**Short exercise:**
Reproduce word for word the lines of the entries below, beginning with the very first line and continuing through the line that contains "county / district: Harney". Copy only those lines.
::::::::
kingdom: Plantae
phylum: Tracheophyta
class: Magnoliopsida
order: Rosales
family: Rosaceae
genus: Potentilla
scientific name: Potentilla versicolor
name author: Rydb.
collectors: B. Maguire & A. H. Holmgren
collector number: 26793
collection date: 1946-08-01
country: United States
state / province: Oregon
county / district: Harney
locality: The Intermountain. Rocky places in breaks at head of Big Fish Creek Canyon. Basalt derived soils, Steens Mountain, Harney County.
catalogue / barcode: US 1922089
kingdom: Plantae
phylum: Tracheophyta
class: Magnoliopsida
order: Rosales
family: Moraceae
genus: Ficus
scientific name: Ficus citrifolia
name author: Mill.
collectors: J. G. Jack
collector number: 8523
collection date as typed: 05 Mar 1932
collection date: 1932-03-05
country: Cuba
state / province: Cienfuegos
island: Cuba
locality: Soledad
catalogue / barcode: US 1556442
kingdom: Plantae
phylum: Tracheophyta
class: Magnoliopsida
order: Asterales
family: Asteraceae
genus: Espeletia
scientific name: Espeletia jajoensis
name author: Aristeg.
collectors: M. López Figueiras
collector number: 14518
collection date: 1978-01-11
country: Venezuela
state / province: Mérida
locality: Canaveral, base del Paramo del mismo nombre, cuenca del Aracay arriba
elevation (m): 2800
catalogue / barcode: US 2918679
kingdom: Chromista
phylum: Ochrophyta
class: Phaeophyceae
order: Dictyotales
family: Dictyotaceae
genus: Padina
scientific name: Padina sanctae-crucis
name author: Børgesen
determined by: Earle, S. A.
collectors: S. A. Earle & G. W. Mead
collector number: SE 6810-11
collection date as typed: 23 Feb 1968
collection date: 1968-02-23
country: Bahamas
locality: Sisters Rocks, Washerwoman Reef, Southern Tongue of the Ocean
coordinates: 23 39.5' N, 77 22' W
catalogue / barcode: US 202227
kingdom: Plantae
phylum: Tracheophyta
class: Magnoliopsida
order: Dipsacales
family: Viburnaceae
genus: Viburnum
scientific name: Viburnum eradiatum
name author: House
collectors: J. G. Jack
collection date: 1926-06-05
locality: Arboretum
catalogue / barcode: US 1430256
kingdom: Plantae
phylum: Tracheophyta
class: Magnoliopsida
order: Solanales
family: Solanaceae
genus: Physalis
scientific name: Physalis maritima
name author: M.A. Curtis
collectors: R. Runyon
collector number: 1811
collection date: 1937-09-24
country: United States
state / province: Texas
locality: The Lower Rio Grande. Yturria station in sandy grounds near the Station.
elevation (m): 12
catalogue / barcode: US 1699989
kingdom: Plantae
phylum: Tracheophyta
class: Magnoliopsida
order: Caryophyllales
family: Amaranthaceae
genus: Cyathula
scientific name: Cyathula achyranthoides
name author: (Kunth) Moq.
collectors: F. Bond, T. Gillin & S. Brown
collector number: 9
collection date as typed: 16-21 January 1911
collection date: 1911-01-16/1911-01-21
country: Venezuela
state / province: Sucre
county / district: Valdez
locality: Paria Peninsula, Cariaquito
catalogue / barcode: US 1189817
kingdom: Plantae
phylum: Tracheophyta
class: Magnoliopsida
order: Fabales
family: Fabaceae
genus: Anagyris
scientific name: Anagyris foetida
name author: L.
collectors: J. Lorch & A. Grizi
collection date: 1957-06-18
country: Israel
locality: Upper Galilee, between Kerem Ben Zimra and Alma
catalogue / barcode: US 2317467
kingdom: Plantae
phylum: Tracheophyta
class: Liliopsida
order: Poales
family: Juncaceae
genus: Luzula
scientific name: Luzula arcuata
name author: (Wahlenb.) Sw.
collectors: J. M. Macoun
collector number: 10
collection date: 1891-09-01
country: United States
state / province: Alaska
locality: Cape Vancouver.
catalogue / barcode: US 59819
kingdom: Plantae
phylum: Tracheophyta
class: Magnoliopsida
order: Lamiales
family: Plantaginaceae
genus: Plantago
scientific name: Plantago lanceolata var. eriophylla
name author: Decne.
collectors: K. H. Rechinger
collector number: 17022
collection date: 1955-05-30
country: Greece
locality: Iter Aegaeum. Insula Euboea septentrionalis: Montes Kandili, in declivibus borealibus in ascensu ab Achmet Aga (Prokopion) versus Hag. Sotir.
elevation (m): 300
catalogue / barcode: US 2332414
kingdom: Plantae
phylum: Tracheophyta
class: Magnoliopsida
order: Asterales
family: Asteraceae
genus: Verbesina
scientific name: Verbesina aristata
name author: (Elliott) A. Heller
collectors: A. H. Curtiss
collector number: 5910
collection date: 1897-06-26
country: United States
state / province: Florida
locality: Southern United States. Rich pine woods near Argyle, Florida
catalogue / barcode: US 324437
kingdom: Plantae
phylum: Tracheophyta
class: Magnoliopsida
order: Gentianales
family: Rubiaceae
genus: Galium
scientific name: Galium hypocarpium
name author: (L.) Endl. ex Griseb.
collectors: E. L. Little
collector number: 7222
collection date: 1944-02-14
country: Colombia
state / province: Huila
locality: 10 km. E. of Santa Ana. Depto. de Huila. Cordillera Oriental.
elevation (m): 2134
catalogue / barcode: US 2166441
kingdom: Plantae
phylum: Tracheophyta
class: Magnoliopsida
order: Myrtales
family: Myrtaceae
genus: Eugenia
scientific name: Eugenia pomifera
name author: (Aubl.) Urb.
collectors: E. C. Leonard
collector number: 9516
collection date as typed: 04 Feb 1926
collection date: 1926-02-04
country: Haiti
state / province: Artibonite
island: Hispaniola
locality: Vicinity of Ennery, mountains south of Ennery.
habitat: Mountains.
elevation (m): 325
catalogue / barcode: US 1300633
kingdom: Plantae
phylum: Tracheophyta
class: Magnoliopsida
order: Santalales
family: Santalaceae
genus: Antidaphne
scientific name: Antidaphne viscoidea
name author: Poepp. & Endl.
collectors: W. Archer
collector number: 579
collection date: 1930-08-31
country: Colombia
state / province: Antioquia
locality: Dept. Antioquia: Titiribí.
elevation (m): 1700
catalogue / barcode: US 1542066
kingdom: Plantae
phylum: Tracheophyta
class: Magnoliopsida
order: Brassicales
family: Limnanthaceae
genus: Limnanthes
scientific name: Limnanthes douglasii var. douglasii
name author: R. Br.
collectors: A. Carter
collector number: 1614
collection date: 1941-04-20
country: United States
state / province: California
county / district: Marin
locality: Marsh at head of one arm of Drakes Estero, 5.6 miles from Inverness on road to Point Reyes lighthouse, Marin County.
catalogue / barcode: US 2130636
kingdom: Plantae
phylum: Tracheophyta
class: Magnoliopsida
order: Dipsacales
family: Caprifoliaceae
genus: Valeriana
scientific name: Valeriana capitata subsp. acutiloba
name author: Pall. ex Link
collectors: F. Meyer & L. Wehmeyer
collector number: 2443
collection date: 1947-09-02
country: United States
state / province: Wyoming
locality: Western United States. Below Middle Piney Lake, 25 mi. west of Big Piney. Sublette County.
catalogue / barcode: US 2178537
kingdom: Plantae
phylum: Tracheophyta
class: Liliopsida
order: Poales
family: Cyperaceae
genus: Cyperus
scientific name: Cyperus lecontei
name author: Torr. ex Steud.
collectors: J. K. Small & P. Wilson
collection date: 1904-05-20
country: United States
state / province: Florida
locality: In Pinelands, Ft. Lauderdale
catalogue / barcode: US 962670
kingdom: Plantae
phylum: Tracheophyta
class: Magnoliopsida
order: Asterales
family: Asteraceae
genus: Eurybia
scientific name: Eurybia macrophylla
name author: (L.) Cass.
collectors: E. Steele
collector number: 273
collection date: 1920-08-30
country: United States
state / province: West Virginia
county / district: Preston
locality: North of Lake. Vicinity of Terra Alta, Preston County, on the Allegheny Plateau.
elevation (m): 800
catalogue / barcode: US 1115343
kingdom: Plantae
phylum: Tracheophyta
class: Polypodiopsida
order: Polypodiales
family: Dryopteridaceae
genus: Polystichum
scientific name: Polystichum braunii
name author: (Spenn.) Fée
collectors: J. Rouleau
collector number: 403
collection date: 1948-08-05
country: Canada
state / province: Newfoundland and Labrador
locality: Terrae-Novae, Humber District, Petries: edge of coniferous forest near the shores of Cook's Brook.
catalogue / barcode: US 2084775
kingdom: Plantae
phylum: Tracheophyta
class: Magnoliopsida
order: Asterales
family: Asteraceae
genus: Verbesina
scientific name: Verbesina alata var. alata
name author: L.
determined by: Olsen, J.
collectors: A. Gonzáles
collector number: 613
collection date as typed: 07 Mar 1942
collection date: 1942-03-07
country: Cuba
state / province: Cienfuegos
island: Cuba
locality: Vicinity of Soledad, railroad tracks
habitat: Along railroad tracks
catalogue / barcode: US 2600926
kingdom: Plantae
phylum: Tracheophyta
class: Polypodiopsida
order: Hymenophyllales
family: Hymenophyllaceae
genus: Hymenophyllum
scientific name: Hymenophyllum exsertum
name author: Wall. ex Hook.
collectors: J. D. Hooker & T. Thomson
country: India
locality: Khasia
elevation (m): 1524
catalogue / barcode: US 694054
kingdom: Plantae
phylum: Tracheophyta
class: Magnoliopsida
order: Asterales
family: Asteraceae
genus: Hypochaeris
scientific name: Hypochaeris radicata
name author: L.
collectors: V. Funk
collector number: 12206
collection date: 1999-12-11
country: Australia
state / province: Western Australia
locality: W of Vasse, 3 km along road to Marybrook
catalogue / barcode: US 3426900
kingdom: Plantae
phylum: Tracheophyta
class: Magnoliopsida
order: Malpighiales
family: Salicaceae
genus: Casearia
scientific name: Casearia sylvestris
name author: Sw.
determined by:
::::::::
**Answer in full:**
kingdom: Plantae
phylum: Tracheophyta
class: Magnoliopsida
order: Rosales
family: Rosaceae
genus: Potentilla
scientific name: Potentilla versicolor
name author: Rydb.
collectors: B. Maguire & A. H. Holmgren
collector number: 26793
collection date: 1946-08-01
country: United States
state / province: Oregon
county / district: Harney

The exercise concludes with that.